If the base form of the verb has a vowel-consonant ending, and if the consonant is not a silent-t, then the final consonant is doubled for single syllable verbs. If the final syllable is stressed, the final consonant is also doubled. Otherwise the final consonant is not doubled prior to inflection.

Algorithm for the Simple Past Tense

If the verb is irregular, its past tense inflection cannot be predicted, so the verb inflector simply looks up the past tense form in a dict and returns the result. A lookup is also performed for a small list of regular verbs that are either known exceptions to the rules, or which have multiple accepted spellings for the past tense forms.

If the verb is regular and not in the list of exceptions, the verb inflector checks the base form for an e ending. If the verb ends in e, a d is appended and returned as the result.

If the base form instead ends in a consonant followed by y, the y is changed to i and ed is appended and returned as the result.

If the base form ends in a vowel followed by l, both the American and British spellings are returned, as described above for the present participle. The British spelling appends led to the base form, while the American spelling only appends ed.

If the final consonant requires doubling, the verb inflector appends the proper consonant followed by ed and returns that as the result.

Otherwise, ed is appended to the base form and returned as the result.

Algorithm for the Past Participle

The past participle for irregular verbs is obtained by simple lookup. The past participle for a small number of regular verbs with multiple accepted spellings is also obained via lookup. Otherwise, the past participle for regular verbs is equivalent to the simple past tense form.

Testing the Verb Inflector

The file verb_inflector.py includes 114 test cases that can be run via the --selftest command line option. A more extensive set of 1364 verbs and all inflected forms can be found in the file inflection_truth_data.txt. This list consists of the unique verbs found in two sets: the set of irregular English verbs scraped from Wikipedia [5], and the set of the 1000 most common English verbs scraped from poetrysoup.com [6]. The verb_inflector will read the file, compute all inflections for each verb, and compare with the data taken from the file using this command:

python3 ./verb_inflector.py -f inflection_truth_data.txt

The code for scraping the verbs and generating the truth data file can be found in the verb_scraper folder.

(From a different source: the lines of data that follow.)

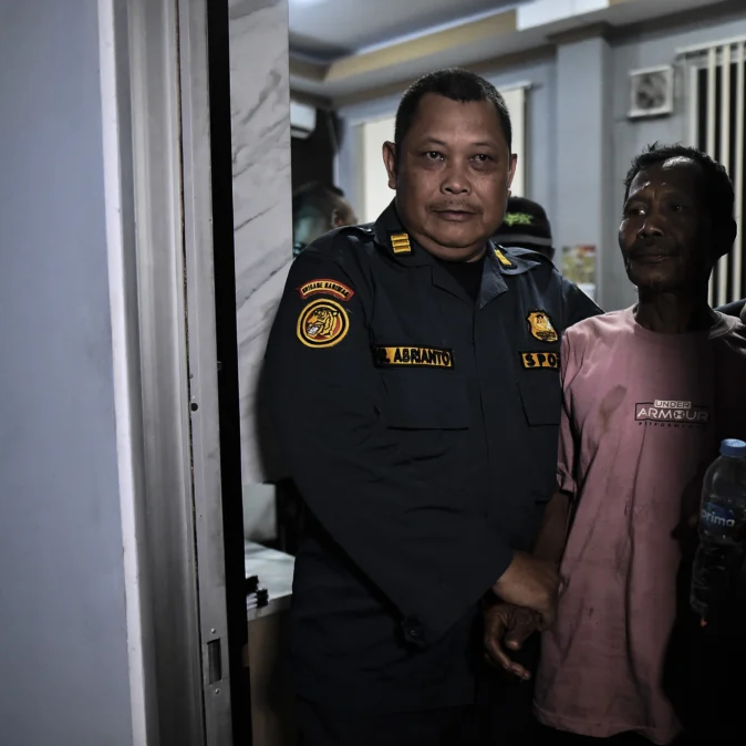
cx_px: 559
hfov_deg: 50.4
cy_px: 374
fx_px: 756
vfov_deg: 52.5
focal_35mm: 31
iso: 8000
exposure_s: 1/400
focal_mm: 24
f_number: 1.8
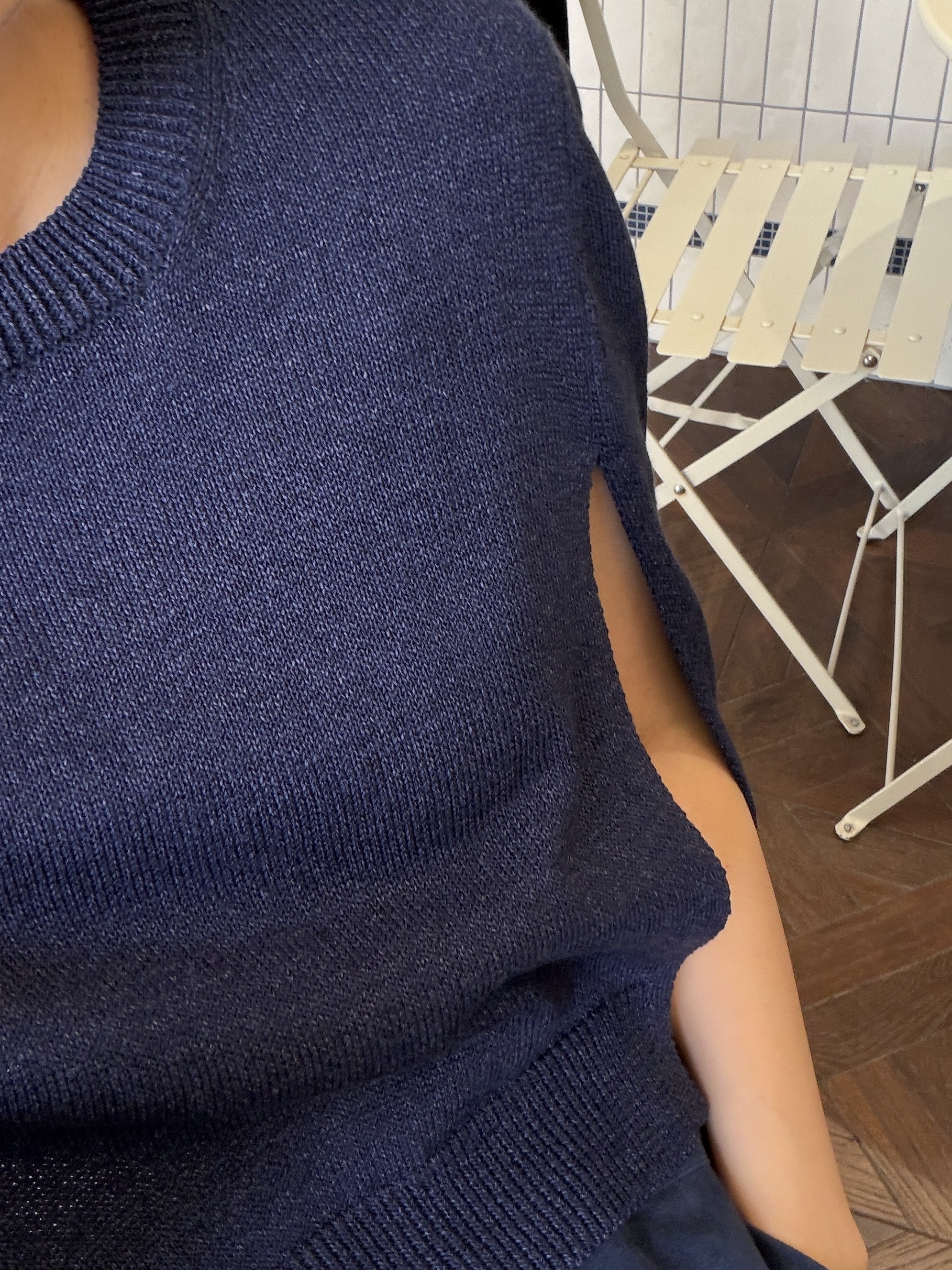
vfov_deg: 60.0
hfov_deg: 46.8
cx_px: 476
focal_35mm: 30
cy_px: 635
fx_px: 1100
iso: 40
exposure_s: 1/60
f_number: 1.9
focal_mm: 2.71
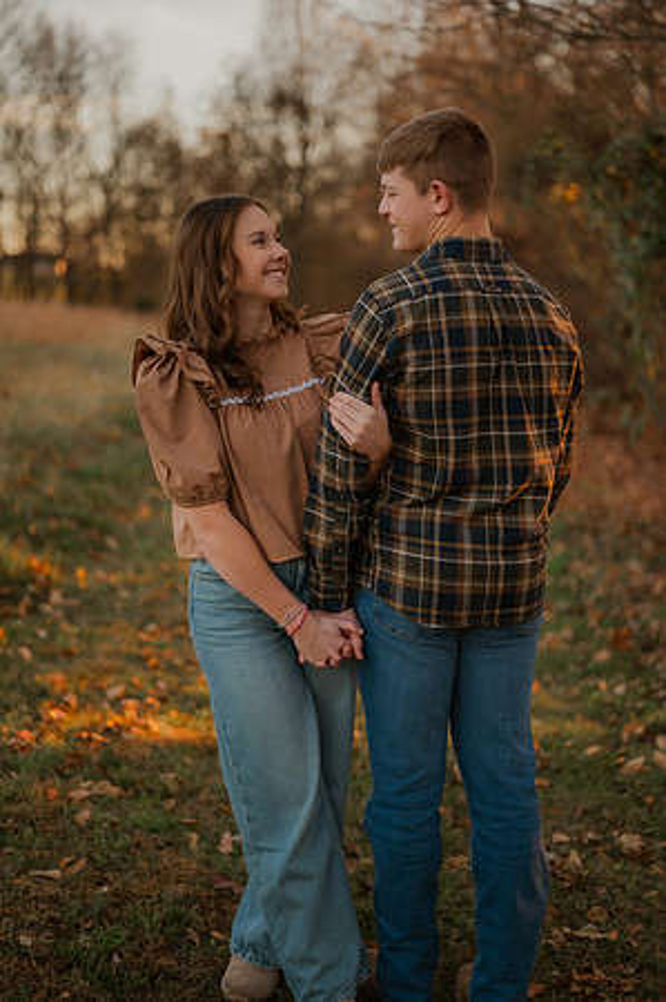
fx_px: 1391
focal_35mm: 50
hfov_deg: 26.9
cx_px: 333
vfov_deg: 39.6
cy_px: 501
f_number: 1.8
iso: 100
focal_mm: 50
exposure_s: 1/125
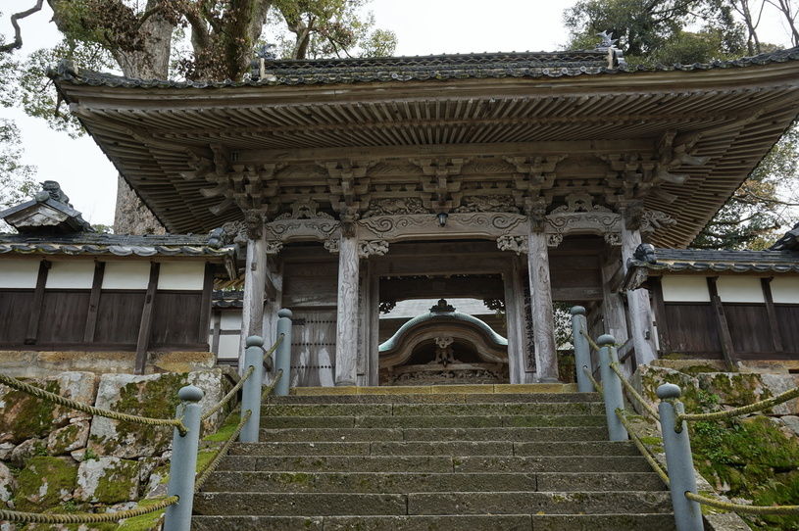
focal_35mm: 32
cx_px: 400
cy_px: 266
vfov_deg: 41.6
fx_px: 699
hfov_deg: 59.5
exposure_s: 1/80
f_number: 6.3
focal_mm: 21
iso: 100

To generate the truth data file, change directories to the verb_scraper folder and run this command:

python3 ./scrape_verbs.py

Two output files will be generated:

  • verb_list.txt, a list of the unique verbs found
  • irregular_verbs.py, data structures imported by the verb inflector

In addition to scraping verb data, this code also corrects for some inconsistencies found between Wikipedia and the Wiktionary entries for each verb.

Copy irregular_verbs.py to the folder that contains verb_inflector.py, which should be the parent of the verb_scraper folder.

Next, scrape the inflection truth data from Wiktionary for each verb in verb_list.txt:

python3 ./scrape_inflection_data.py

This code loads the verb list, constructs the Wiktionary URL for each verb in the list, scrapes the inflection data, corrects further inconsistencies, and writes the output file raw_inflection_data.txt. Progress updates appear on the screen as the run progresses.

Finally, generate the truth data file with this command:

python3 ./process_scraped_inflection_data.py